▸ TO-DO ITEM
Every line of the records below from the line with "Conversión explícita de" up to and including the line with "por tipo geométrico/radiométrico." must be reproduced exactly, and no line outside that range.

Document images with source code
%%

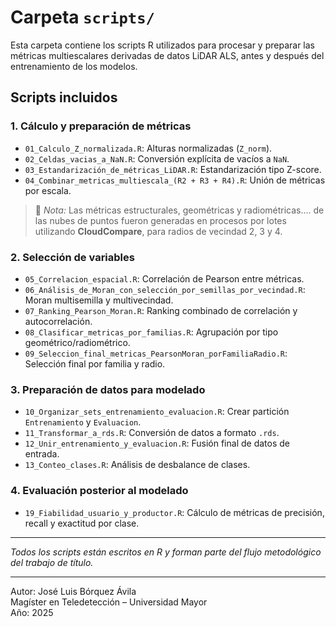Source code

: # Carpeta `scripts/`

Esta carpeta contiene los scripts R utilizados para procesar y preparar las métricas multiescalares derivadas de datos LiDAR ALS, antes y después del entrenamiento de los modelos.

## Scripts incluidos

### 1. Cálculo y preparación de métricas
- `01_Calculo_Z_normalizada.R`: Alturas normalizadas (`Z_norm`).
- `02_Celdas_vacias_a_NaN.R`: Conversión explícita de vacíos a `NaN`.
- `03_Estandarización_de_métricas_LiDAR.R`: Estandarización tipo Z-score.
- `04_Combinar_metricas_multiescala_(R2 + R3 + R4).R`: Unión de métricas por escala.

> 🔹 *Nota:* Las métricas estructurales, geométricas y radiométricas.... de las nubes de puntos fueron generadas en procesos por lotes utilizando **CloudCompare**, para radios de vecindad 2, 3 y 4.

### 2. Selección de variables
- `05_Correlacion_espacial.R`: Correlación de Pearson entre métricas.
- `06_Análisis_de_Moran_con_selección_por_semillas_por_vecindad.R`: Moran multisemilla y multivecindad.
- `07_Ranking_Pearson_Moran.R`: Ranking combinado de correlación y autocorrelación.
- `08_Clasificar_metricas_por_familias.R`: Agrupación por tipo geométrico/radiométrico.
- `09_Seleccion_final_metricas_PearsonMoran_porFamiliaRadio.R`: Selección final por familia y radio.

### 3. Preparación de datos para modelado
- `10_Organizar_sets_entrenamiento_evaluacion.R`: Crear partición `Entrenamiento` y `Evaluacion`.
- `11_Transformar_a_rds.R`: Conversión de datos a formato `.rds`.
- `12_Unir_entrenamiento_y_evaluacion.R`: Fusión final de datos de entrada.
- `13_Conteo_clases.R`: Análisis de desbalance de clases.

### 4. Evaluación posterior al modelado
- `19_Fiabilidad_usuario_y_productor.R`: Cálculo de métricas de precisión, recall y exactitud por clase.

---

*Todos los scripts están escritos en R y forman parte del flujo metodológico del trabajo de título.*

---

Autor: José Luis Bórquez Ávila  
Magíster en Teledetección – Universidad Mayor  
Año: 2025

%%

▸ RESPONSE TO THIS EXERCISE
- `02_Celdas_vacias_a_NaN.R`: Conversión explícita de vacíos a `NaN`.
- `03_Estandarización_de_métricas_LiDAR.R`: Estandarización tipo Z-score.
- `04_Combinar_metricas_multiescala_(R2 + R3 + R4).R`: Unión de métricas por escala.

> 🔹 *Nota:* Las métricas estructurales, geométricas y radiométricas.... de las nubes de puntos fueron generadas en procesos por lotes utilizando **CloudCompare**, para radios de vecindad 2, 3 y 4.

### 2. Selección de variables
- `05_Correlacion_espacial.R`: Correlación de Pearson entre métricas.
- `06_Análisis_de_Moran_con_selección_por_semillas_por_vecindad.R`: Moran multisemilla y multivecindad.
- `07_Ranking_Pearson_Moran.R`: Ranking combinado de correlación y autocorrelación.
- `08_Clasificar_metricas_por_familias.R`: Agrupación por tipo geométrico/radiométrico.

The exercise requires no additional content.